Barty is the first Australian woman to win Wimbledon since Evonne Goolagong in 1980. Barty was a teenager when she first met Goolagong and considers her an inspiration and a mentor.

“I hope I made Evonne proud,” said Barty, who wore an outfit that was a tribute to the dress Goolagong played in when she won the tournament for the first time, 50 years ago.

Barty, 25, was the Wimbledon junior champion a decade ago, then left the tennis tour for nearly two years in 2014 because of burnout. She played professional cricket back home, then eventually returned to her other sport.

Good call.

She was at her best at the beginning of each set against the eighth-seeded Pliskova, a 29-year-old from the Czech Republic with a big serve.

Pliskova dropped to 0-2 in major finals; she also was the runner-up at the 2016 U.S. Open.

“I was fighting very hard to make it difficult for her,” said Pliskova, a former No. 1 who got choked up during the trophy ceremony and lamented to the capacity Centre Court crowd: “I never cry. Never.”

Barty’s most significant wobble came in the second set. She led 3-1, gave that break back, then went ahead again and served for the victory at 6-5. But she sailed consecutive forehands long to get broken, then was shaky in the ensuing tiebreaker, ceding it with a double-fault.

But in the first Wimbledon women’s final to go three sets since 2012, Barty went up 3-0 in the decider and never relented. It also was the first since 1977 between two participants who never had been that far at the All England Club.

The match was played under a cloud-filled sky and, because of the threat of showers, Barty and Pliskova shared a warmup session under the closed roof at No. 1 Court earlier in the day, standing side-by-side.

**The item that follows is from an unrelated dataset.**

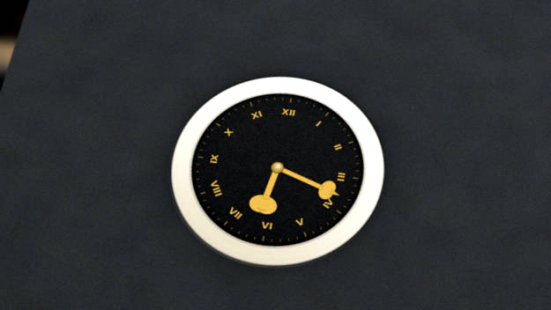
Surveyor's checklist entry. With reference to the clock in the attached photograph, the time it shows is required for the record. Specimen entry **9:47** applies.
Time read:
**6:18**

They shared smiles and chatter during the coin toss before the final, but once things got serious, Barty didn’t mess around.

Right from the get-go, there was not a hint of uneasiness or uncertainty. Her strokes were confident. Her demeanor, too. During the match-opening run that put her up 3-0, love-30 and, after Pliskova finally won a couple of points, 4-0 after 11 minutes, Barty showed off her varied skills.

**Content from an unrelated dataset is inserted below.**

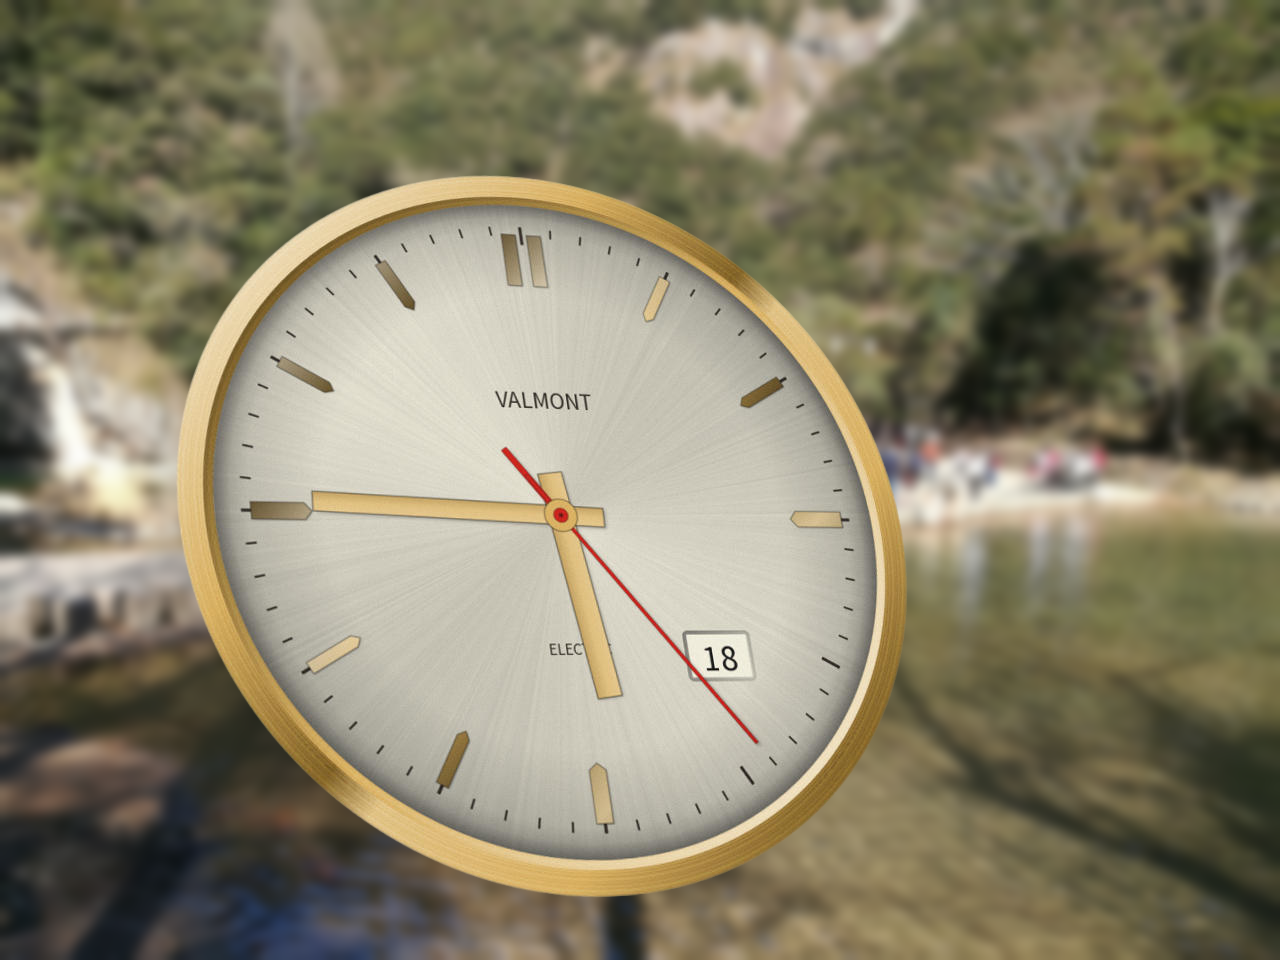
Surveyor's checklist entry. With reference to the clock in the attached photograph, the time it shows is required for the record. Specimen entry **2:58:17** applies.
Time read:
**5:45:24**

She returned Pliskova’s speedy serves — the ones that produced a tournament-high 54 aces entering Saturday — without any trouble. She lobbed Pliskova, who at 6-foot-1 is 8 inches taller than the 5-foot-5 Barty. She hit winners with heavy topspin forehands and set up others with sliced backhands. She threw in an ace of her own, and even compiled more than Pliskova, 7-6.

The key stat probably was this: Barty won 22 of 31 points that lasted nine strokes or more.

As balls flew past Pliskova, and the murmuring in the full-capacity stands reached a crescendo — “Is she going to win a point?” — she watched with little more than a blank stare. She fiddled with her racket strings as if wanting to be anywhere else.

Pliskova’s coach, Sascha Bajin, who previously worked with Naomi Osaka and was Serena Williams’ hitting partner, observed the scene with arms crossed.

Pliskova finally got the measure of her strokes in the second set. That could have shaken Barty. Except here’s the thing: She speaks clearly about never letting anything get her too down, including the hip injury that knocked her out of the French Open last month and prevented her from her usual preparation for Wimbledon.

And so, with her typical grit, Barty managed to get back to the steadier version of herself down the stretch. When she got a second chance to serve it out, Barty didn’t flinch, even when she had to stare down a break point.

A missed backhand by Pliskova removed that threat, and Barty delivered a 108 mph ace. One last backhand miss from Pliskova ended it.

Barty crouched at the baseline and covered her face with her arm.

“I was really proud of myself,” said Barty, who climbed her way up the stands to hug her coach, Craig Tyzzer, and others, “the way I was able to reset and just keep going, just keep chipping away, at the start of that third set and hold my nerve there in the end.”